(Page-level text extractions)
# # #
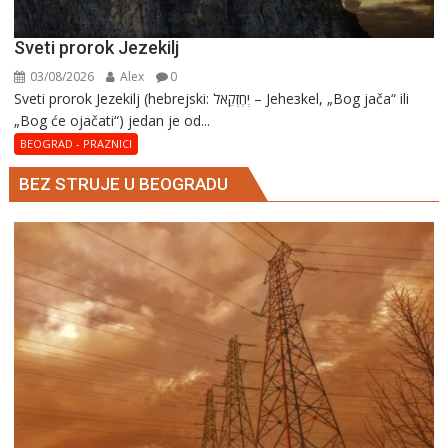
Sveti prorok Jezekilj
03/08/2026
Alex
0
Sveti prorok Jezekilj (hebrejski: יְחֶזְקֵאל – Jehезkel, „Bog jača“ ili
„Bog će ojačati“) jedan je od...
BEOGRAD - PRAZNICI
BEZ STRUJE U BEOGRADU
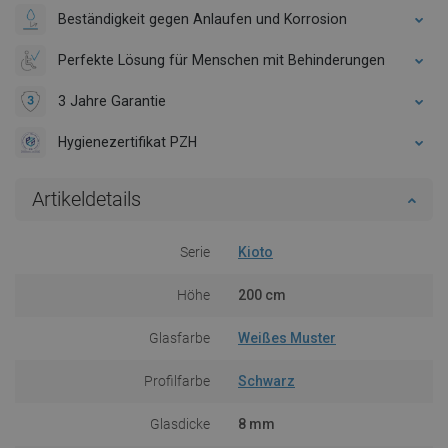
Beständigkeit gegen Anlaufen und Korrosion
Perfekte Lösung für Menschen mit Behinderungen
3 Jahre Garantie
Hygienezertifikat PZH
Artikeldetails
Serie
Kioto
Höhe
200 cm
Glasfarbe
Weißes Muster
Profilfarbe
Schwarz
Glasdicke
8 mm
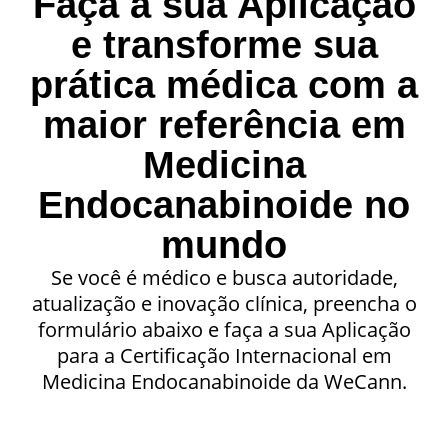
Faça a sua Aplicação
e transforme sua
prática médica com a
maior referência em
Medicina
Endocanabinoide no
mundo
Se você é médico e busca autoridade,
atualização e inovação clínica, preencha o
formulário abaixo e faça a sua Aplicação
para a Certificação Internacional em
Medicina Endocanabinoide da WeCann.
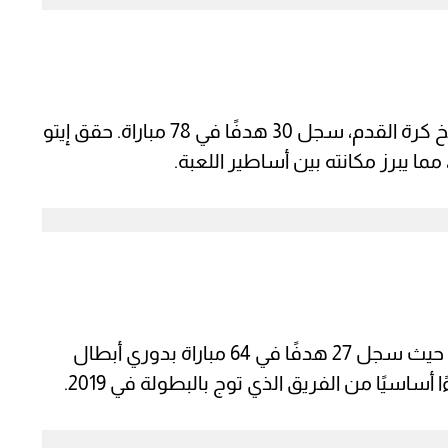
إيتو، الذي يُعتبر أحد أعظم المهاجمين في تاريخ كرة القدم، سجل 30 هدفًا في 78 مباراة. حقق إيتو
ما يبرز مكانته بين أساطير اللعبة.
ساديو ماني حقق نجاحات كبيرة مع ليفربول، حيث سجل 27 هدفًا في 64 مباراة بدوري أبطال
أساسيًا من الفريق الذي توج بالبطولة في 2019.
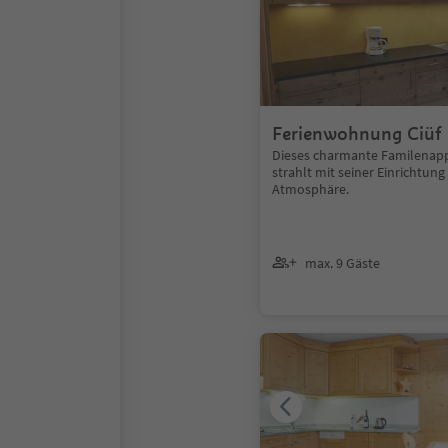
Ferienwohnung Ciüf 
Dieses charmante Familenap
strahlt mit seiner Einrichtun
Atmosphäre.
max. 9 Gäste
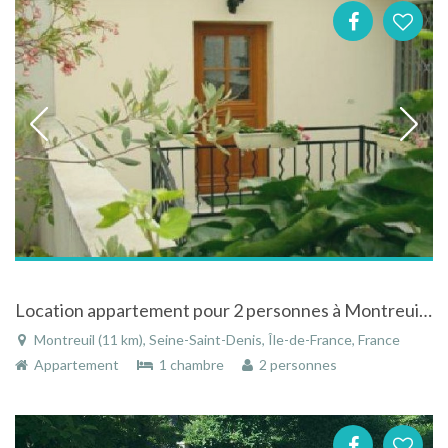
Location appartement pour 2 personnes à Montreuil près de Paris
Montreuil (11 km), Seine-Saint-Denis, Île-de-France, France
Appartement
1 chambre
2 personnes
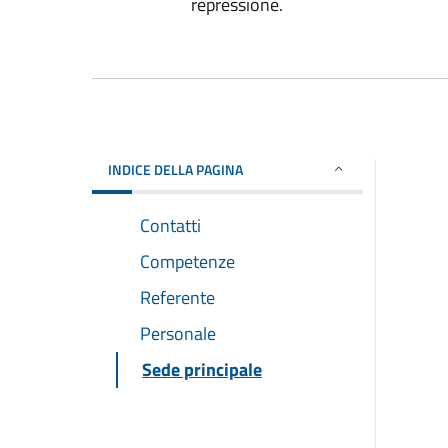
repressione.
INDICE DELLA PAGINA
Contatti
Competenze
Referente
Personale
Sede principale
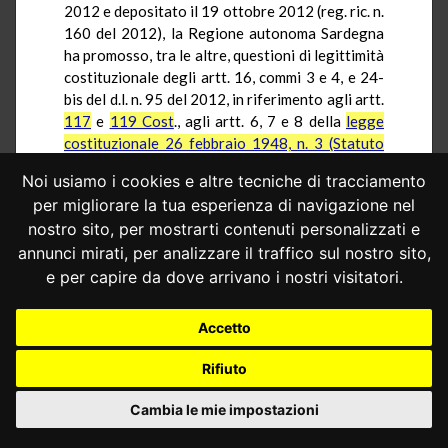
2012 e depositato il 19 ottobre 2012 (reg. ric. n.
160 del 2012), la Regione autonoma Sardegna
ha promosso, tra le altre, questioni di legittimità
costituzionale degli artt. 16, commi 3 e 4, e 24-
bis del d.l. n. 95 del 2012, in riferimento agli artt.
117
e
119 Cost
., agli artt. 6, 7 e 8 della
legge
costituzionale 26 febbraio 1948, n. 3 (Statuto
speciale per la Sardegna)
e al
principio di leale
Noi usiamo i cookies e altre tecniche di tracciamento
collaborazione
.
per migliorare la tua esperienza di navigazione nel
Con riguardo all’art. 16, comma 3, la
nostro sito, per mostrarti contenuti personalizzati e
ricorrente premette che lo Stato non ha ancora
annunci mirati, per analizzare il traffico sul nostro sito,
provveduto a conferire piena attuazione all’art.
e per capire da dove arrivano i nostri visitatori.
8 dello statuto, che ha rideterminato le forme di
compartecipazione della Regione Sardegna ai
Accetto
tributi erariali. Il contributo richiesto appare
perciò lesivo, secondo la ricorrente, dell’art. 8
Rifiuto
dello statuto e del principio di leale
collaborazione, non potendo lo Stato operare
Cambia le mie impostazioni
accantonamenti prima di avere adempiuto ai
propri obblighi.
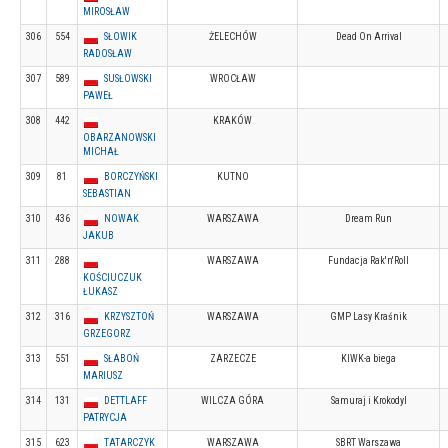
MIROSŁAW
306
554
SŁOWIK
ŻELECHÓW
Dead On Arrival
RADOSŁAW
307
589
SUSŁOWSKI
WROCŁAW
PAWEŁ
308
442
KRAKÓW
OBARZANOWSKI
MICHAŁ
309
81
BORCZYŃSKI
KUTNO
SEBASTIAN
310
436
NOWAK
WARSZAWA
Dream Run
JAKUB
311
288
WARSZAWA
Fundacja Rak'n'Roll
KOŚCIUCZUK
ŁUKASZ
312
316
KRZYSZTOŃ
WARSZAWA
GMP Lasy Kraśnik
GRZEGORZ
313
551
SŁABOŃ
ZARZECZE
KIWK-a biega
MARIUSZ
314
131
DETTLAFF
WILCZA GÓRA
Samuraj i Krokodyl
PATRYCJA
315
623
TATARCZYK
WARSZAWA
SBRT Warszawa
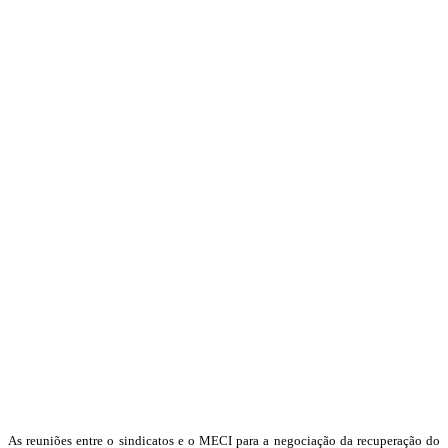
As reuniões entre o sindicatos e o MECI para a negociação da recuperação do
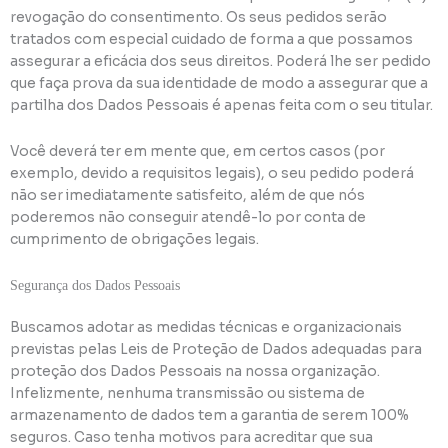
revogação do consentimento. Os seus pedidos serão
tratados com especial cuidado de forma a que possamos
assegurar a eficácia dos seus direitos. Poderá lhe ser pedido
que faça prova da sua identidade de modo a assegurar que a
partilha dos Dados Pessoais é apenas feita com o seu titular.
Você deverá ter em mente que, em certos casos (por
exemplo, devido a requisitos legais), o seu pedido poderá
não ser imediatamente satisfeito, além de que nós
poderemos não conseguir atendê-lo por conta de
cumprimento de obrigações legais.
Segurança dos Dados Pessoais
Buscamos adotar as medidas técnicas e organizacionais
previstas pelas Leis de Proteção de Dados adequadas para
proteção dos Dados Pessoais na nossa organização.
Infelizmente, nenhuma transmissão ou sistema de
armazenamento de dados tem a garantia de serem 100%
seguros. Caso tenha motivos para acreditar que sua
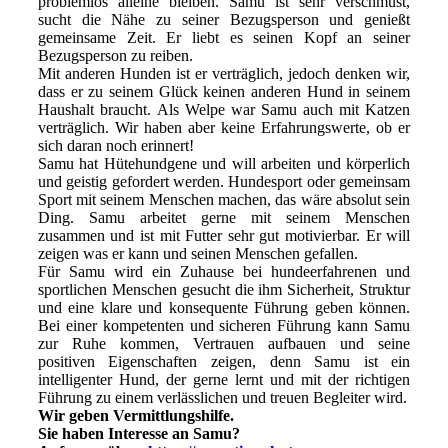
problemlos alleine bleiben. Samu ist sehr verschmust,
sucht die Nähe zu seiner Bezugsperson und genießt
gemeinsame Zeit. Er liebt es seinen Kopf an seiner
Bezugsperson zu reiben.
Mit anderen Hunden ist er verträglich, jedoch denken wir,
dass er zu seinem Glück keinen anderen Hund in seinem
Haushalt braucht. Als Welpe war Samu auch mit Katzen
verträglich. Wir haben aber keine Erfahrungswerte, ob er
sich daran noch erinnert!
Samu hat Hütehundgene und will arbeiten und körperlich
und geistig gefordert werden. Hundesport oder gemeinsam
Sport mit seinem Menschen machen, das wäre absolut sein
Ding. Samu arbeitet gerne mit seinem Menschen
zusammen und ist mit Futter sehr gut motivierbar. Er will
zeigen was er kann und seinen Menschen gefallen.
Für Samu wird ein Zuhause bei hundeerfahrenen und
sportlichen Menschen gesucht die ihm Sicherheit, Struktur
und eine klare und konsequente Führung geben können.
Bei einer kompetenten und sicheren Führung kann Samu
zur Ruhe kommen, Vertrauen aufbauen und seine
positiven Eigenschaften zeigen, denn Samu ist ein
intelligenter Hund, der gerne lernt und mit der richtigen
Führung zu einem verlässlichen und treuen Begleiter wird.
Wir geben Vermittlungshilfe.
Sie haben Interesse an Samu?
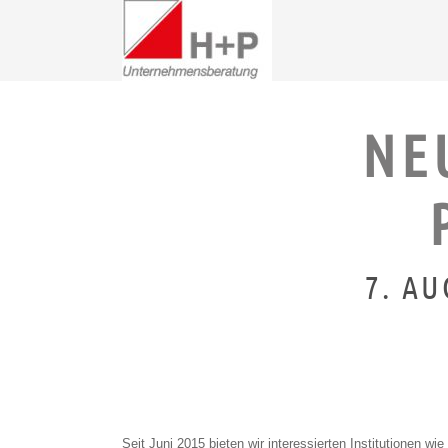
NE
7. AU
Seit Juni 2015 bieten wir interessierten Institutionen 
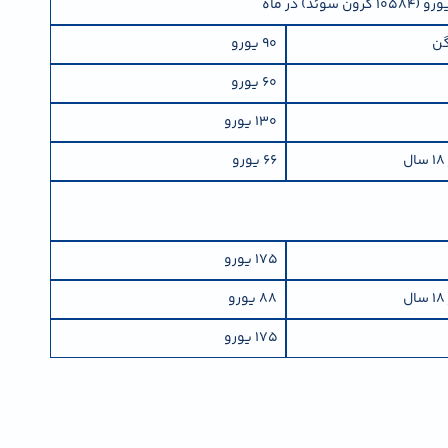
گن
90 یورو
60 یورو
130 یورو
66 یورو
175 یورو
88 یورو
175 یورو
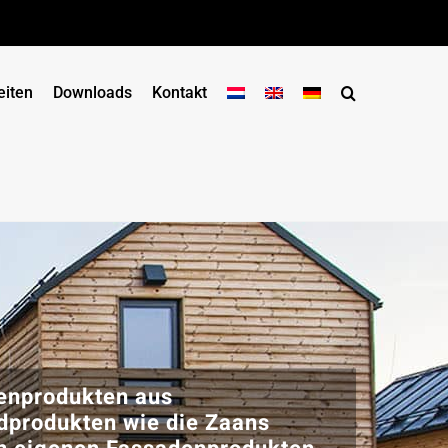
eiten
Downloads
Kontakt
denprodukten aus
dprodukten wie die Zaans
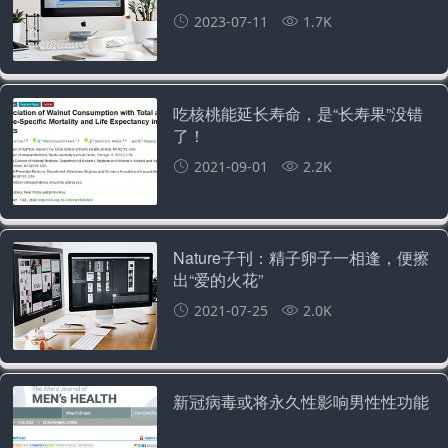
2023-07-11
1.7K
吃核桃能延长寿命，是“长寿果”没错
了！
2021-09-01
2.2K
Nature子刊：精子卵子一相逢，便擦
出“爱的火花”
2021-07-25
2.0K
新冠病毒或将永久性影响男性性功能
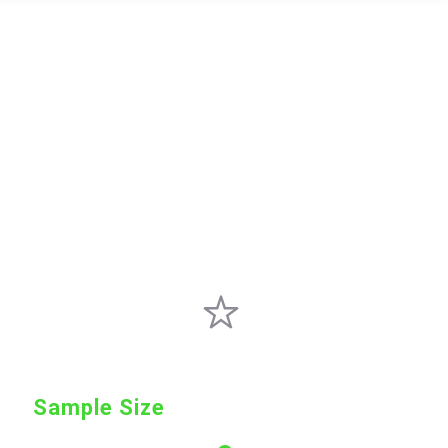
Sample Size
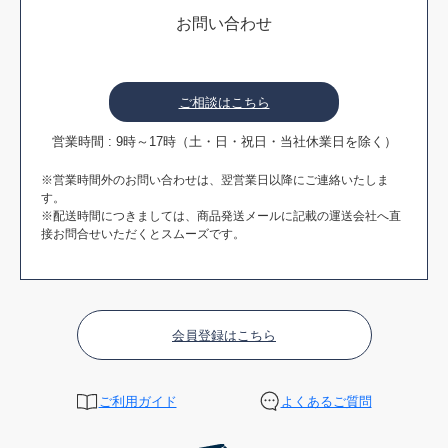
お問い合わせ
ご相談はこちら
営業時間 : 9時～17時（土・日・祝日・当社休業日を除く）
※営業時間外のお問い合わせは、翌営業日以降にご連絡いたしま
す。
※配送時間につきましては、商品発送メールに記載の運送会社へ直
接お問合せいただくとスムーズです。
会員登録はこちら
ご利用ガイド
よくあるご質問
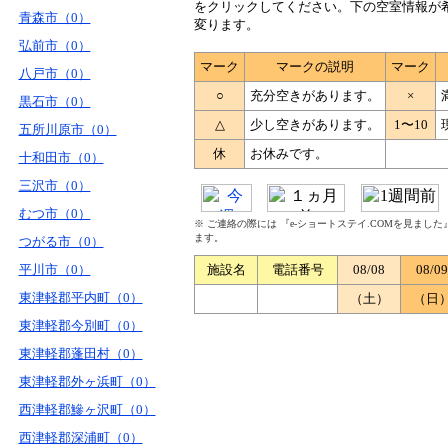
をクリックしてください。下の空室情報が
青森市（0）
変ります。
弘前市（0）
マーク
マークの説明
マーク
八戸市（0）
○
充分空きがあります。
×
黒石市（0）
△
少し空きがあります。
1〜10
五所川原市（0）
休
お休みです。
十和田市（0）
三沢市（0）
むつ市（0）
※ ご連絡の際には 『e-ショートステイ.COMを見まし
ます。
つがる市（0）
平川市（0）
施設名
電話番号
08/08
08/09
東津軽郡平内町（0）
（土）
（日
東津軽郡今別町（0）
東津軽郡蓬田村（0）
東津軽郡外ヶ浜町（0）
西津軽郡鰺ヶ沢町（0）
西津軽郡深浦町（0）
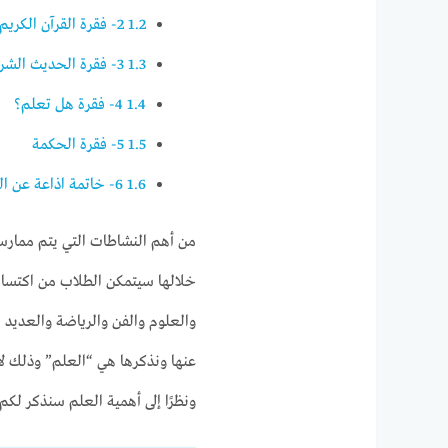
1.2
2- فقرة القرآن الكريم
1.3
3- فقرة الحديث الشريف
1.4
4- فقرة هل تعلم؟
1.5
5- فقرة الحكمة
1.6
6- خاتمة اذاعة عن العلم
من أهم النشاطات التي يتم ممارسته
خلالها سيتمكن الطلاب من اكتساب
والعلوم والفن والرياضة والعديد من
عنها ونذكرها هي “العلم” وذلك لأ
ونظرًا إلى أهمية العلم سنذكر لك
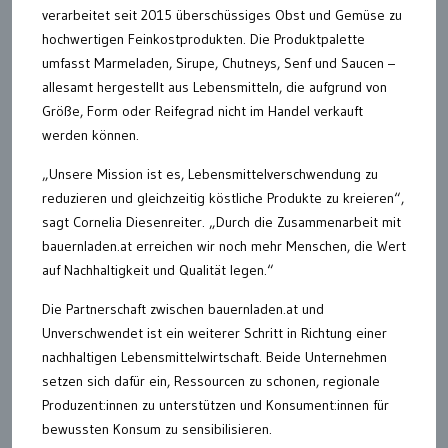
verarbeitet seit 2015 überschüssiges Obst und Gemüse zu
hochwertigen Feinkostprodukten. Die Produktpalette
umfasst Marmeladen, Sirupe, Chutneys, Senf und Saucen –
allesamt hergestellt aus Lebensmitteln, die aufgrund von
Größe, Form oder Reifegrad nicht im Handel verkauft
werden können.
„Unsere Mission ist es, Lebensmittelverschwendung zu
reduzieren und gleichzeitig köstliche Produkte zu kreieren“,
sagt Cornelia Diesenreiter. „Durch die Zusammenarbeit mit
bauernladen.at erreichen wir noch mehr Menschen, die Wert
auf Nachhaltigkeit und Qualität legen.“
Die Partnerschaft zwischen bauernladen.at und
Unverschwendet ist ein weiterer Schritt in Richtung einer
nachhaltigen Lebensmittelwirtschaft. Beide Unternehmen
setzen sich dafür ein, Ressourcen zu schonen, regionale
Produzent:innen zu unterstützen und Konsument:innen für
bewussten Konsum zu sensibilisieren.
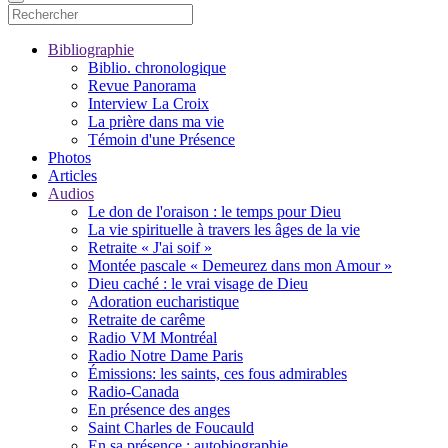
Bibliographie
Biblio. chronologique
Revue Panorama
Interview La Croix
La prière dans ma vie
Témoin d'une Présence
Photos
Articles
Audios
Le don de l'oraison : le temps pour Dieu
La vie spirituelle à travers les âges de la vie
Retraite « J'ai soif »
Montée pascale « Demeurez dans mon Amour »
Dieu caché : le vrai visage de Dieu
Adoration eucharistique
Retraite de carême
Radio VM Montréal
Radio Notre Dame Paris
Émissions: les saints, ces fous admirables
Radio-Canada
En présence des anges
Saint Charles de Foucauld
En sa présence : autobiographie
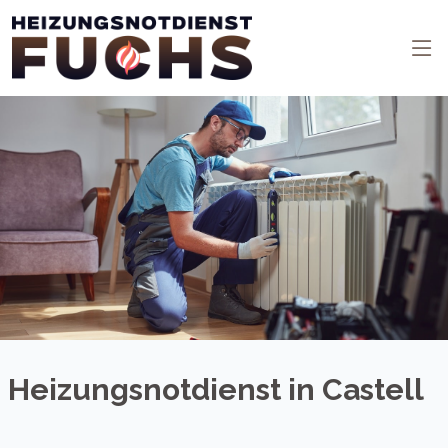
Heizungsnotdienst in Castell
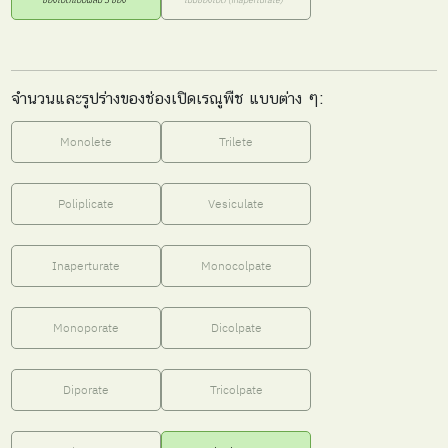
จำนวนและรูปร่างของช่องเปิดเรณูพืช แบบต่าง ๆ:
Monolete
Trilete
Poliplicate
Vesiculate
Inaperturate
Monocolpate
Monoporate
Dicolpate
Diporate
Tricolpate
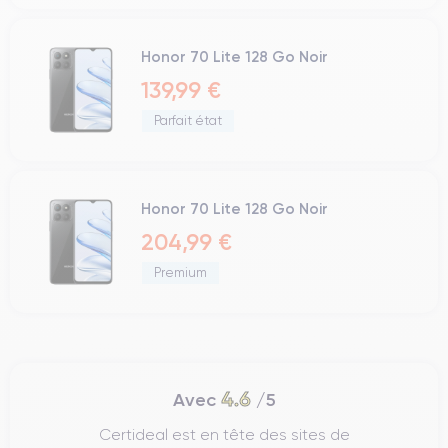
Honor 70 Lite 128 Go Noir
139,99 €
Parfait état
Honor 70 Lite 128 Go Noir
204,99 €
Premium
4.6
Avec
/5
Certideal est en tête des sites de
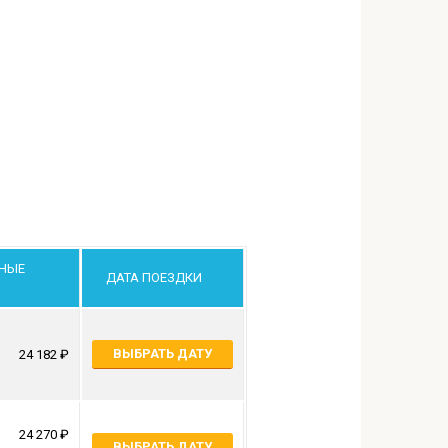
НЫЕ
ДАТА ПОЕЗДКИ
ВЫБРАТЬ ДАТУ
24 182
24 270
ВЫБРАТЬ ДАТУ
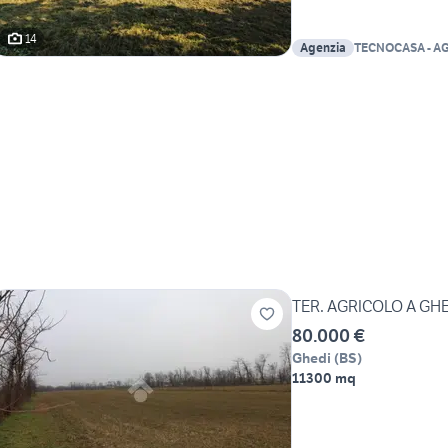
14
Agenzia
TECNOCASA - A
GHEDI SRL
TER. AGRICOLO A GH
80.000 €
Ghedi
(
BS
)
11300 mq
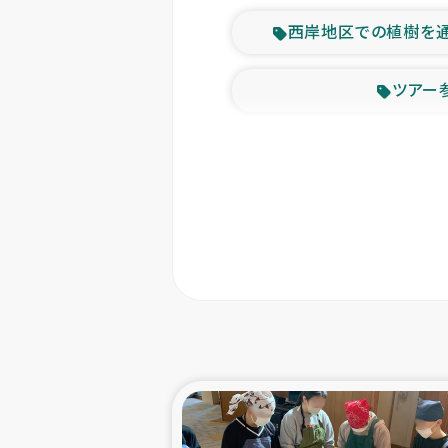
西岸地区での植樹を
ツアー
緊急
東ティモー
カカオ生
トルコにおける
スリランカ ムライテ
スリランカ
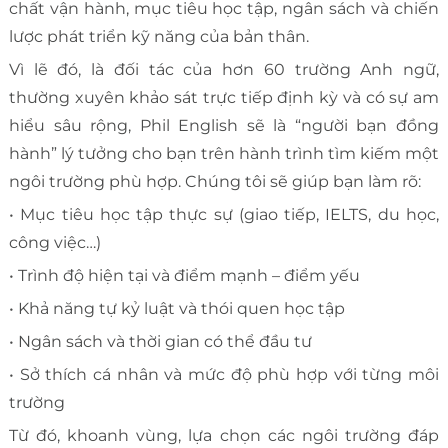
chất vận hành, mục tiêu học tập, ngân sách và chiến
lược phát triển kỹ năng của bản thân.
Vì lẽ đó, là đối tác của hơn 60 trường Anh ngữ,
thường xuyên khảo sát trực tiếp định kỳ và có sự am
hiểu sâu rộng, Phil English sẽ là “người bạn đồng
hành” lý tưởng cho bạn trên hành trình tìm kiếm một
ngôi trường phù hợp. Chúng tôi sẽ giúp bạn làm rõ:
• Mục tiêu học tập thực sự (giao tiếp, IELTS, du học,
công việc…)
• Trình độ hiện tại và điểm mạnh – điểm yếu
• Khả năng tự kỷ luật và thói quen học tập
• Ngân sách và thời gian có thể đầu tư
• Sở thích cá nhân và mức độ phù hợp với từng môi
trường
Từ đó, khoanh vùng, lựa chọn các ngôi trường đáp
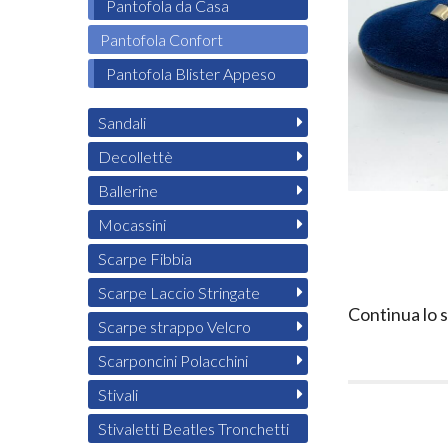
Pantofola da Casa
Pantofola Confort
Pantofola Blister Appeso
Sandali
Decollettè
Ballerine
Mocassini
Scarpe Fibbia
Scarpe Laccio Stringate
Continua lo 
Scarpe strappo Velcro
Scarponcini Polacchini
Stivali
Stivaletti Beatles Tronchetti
# # #
Job - Reproduce the material from its first line up to and including the line with "Sede principale", changing "Schwarz" to "Grau" and keeping everything else the same. Omit the pictures.

The answer -
Sveti prorok Jezekilj
03/08/2026
Alex
0
Sveti prorok Jezekilj (hebrejski: יְחֶזְקֵאל – Jehезkel, „Bog jača“ ili
„Bog će ojačati“) jedan je od...
BEOGRAD - PRAZNICI
BEZ STRUJE U BEOGRADU
Beständigkeit gegen Anlaufen und Korrosion
Perfekte Lösung für Menschen mit Behinderungen
3 Jahre Garantie
Hygienezertifikat PZH
Artikeldetails
Serie
Kioto
Höhe
200 cm
Glasfarbe
Weißes Muster
Profilfarbe
Grau
Glasdicke
8 mm
Faça a sua Aplicação
e transforme sua
prática médica com a
maior referência em
Medicina
Endocanabinoide no
mundo
Se você é médico e busca autoridade,
atualização e inovação clínica, preencha o
formulário abaixo e faça a sua Aplicação
para a Certificação Internacional em
Medicina Endocanabinoide da WeCann.
إيتو، الذي يُعتبر أحد أعظم المهاجمين في تاريخ كرة القدم، سجل 30 هدفًا في 78 مباراة. حقق إيتو
ما يبرز مكانته بين أساطير اللعبة.
ساديو ماني حقق نجاحات كبيرة مع ليفربول، حيث سجل 27 هدفًا في 64 مباراة بدوري أبطال
أساسيًا من الفريق الذي توج بالبطولة في 2019.
Ferienwohnung Ciüf 
Dieses charmante Familenap
strahlt mit seiner Einrichtun
Atmosphäre.
max. 9 Gäste
Location appartement pour 2 personnes à Montreuil près de Paris
Montreuil (11 km), Seine-Saint-Denis, Île-de-France, France
Appartement
1 chambre
2 personnes
repressione.
INDICE DELLA PAGINA
Contatti
Competenze
Referente
Personale
Sede principale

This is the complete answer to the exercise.